La lutte se déroule au bord du gouffre du schisme. Le pape François veut y précipiter ses détracteurs, les poussant à constituer, en fait, sinon en principe, une "vraie Église" opposée à lui, mais il risque lui-même de sombrer dans l'abîme s'il persiste à opposer l'Église du Concile à celui de la Tradition. Le Motu proprio Traditionis Custodes est un pas dans cette direction. Comment ne pas remarquer la malice et l'hypocrisie de ceux qui entendent détruire la Tradition en se disant « gardiens de la Tradition » ? Et comment ne pas remarquer que cela se produit précisément à un moment où les hérésies et les erreurs de toutes sortes ravagent l'Église ?

Si la violence est l'usage illégitime de la force, le Motu proprio du Pape François est un acte objectivement violent car il est autoritaire et abusif. Cependant, quiconque souhaite répondre à l'illégitimité de la violence par des formes illégitimes de dissidence aurait tort.

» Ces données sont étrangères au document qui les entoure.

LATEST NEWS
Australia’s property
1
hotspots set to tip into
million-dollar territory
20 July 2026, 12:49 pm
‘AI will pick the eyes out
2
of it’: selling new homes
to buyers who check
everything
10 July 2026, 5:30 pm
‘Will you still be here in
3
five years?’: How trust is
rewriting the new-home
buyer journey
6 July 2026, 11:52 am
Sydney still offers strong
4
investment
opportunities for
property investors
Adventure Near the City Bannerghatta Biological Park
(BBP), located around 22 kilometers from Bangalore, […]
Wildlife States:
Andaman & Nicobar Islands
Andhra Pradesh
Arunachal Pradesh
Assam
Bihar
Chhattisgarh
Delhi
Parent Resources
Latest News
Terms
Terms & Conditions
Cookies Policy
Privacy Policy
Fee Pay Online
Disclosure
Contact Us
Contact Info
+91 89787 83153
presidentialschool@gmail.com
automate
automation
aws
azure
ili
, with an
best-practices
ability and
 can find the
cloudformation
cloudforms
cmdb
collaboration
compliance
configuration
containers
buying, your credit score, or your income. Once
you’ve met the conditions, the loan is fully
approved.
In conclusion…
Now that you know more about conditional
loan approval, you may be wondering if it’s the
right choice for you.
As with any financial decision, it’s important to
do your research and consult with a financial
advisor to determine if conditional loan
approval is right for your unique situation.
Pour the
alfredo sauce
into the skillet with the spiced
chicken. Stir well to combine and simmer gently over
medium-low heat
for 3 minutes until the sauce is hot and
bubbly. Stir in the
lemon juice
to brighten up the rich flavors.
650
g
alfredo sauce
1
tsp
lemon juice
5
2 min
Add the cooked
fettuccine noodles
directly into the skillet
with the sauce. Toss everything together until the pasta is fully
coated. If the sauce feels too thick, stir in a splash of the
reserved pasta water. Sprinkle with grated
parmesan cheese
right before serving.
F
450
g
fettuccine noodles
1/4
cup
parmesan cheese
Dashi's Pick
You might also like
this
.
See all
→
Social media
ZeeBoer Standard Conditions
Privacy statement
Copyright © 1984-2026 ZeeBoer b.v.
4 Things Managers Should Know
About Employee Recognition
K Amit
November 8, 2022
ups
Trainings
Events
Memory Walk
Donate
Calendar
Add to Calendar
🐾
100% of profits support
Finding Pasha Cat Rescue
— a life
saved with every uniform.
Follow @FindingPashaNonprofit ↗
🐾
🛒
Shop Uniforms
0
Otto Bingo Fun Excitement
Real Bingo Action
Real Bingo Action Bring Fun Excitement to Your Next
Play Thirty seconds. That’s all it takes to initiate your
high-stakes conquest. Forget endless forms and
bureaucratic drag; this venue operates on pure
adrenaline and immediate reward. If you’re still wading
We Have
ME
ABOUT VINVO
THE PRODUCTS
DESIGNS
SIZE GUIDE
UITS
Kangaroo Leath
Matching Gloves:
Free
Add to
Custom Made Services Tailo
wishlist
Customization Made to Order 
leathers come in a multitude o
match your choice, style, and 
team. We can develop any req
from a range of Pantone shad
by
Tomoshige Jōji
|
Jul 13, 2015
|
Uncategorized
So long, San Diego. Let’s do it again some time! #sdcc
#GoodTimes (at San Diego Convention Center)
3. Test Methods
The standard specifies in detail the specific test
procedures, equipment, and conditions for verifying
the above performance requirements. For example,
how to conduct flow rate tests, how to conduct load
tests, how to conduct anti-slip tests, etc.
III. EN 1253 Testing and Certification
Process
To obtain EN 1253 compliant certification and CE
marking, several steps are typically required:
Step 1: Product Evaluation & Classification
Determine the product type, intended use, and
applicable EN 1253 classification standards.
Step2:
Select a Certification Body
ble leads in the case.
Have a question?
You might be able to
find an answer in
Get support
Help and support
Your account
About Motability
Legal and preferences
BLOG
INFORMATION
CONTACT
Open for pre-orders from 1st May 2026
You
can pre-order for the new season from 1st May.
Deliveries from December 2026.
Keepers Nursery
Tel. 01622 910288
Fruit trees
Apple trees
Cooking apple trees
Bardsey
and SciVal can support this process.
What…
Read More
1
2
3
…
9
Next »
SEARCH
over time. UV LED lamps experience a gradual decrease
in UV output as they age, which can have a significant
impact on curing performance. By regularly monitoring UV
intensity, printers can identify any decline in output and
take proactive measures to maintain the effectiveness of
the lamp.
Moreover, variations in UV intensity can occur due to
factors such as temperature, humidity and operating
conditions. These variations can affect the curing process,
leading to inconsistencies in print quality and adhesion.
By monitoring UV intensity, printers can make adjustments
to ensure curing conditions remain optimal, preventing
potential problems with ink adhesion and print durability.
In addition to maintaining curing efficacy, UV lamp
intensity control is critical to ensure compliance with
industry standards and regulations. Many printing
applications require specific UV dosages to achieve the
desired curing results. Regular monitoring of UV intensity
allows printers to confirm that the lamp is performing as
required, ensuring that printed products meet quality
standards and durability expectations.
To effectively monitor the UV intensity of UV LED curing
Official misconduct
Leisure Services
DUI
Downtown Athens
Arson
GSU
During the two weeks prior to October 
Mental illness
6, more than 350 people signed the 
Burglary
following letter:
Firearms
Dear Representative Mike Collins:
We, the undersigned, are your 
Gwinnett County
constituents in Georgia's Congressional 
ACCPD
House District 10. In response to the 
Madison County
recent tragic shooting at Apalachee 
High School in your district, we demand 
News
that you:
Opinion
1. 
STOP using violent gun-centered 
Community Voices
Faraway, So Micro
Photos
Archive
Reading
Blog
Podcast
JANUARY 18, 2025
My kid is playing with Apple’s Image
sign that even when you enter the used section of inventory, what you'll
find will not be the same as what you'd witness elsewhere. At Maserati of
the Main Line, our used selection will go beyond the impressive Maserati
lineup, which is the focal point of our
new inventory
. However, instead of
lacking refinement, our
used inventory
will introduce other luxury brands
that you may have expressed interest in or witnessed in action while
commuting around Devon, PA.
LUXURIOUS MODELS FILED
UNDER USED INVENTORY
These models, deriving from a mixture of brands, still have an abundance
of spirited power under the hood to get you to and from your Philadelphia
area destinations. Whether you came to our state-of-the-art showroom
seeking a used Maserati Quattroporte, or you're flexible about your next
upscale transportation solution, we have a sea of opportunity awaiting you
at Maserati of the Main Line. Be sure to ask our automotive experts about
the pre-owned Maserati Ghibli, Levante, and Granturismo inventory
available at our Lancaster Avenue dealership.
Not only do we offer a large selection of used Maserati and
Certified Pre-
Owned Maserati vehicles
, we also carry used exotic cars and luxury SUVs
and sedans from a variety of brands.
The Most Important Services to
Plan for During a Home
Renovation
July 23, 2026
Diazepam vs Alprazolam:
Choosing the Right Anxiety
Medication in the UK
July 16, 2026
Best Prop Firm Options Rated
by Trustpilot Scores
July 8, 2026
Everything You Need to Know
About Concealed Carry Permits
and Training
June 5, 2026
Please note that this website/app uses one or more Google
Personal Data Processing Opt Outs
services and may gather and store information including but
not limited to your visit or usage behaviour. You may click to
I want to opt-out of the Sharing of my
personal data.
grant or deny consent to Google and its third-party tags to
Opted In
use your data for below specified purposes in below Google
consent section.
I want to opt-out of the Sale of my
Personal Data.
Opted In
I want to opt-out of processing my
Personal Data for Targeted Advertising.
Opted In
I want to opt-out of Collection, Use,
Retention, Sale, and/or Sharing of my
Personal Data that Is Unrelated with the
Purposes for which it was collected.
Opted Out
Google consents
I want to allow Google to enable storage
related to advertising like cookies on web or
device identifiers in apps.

La seule résistance légitime est celle de ceux qui n'ignorent pas le droit canon et croient fermement à la visibilité de l'Église ; de ceux qui ne cèdent pas au protestantisme et ne prétendent pas devenir pape contre le pape ; de ceux qui modèrent leur langage et répriment les passions désordonnées qui peuvent les conduire à des gestes téméraires ; de ceux qui ne glissent pas dans des fantasmes apocalyptiques et maintiennent un équilibre ferme dans la tempête ; enfin, de ceux qui fondent tout sur la prière, dans la conviction que seul Jésus-Christ et personne d'autre sauvera son Église.